Positional Encoding

Self-attention treats its input as a set, not a sequence -- swapping the order of tokens produces permuted but structurally equivalent attention weights. This means 'dog bites man' and 'man bites dog' would be indistinguishable without positional information. Positional encodings solve this by adding position-dependent vectors to token embeddings before they enter the transformer.
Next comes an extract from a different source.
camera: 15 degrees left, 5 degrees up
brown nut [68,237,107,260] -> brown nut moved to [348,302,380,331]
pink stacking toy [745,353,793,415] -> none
The original transformer uses sinusoidal positional encodings: PE(pos, 2i) = sin(pos / 10000^(2i/d_model)) and PE(pos, 2i+1) = cos(pos / 10000^(2i/d_model)). This design is elegant: each position gets a unique encoding, relative positions can be computed as linear transformations (rotation matrices), different dimensions encode position at different frequency scales (like a clock's second/minute/hour hands), and it requires zero learnable parameters. Alternatively, many modern models (BERT, GPT) use learned positional embeddings.
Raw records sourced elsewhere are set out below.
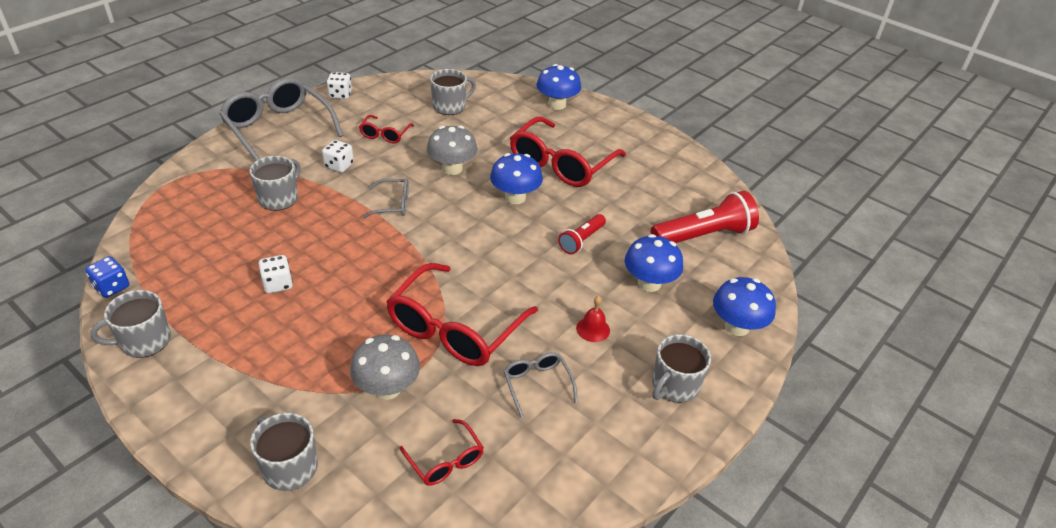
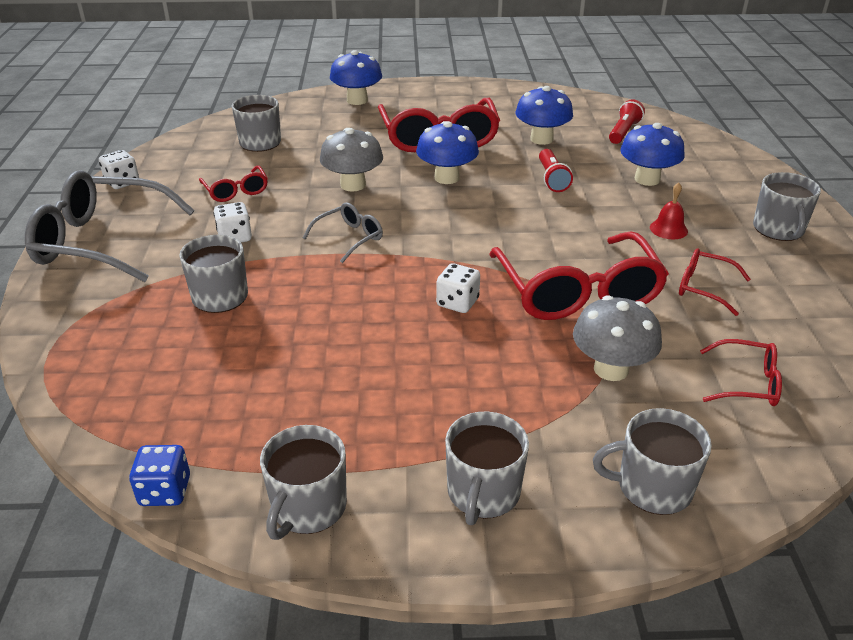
camera: 40 degrees left, 5 degrees down
white dice [259,255,293,293] -> white dice moved to [436,263,480,313]
grey glasses [504,352,578,418] -> red glasses [679,248,751,316]
red flashlight [651,191,759,243] -> red flashlight [609,99,645,144], size x0.56
blue mushroom [713,277,776,336] -> blue mushroom moved to [515,86,573,145]
none -> grey mug [445,412,529,525]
Modern architectures increasingly use relative positional encodings. RoPE (Rotary Positional Embedding), used in LLaMA and PaLM, applies rotation matrices to queries and keys so that attention scores depend only on relative position. ALiBi adds a linear distance penalty to attention scores. These approaches generalize better to sequence lengths not seen during training, which is critical for deploying LLMs on variable-length inputs.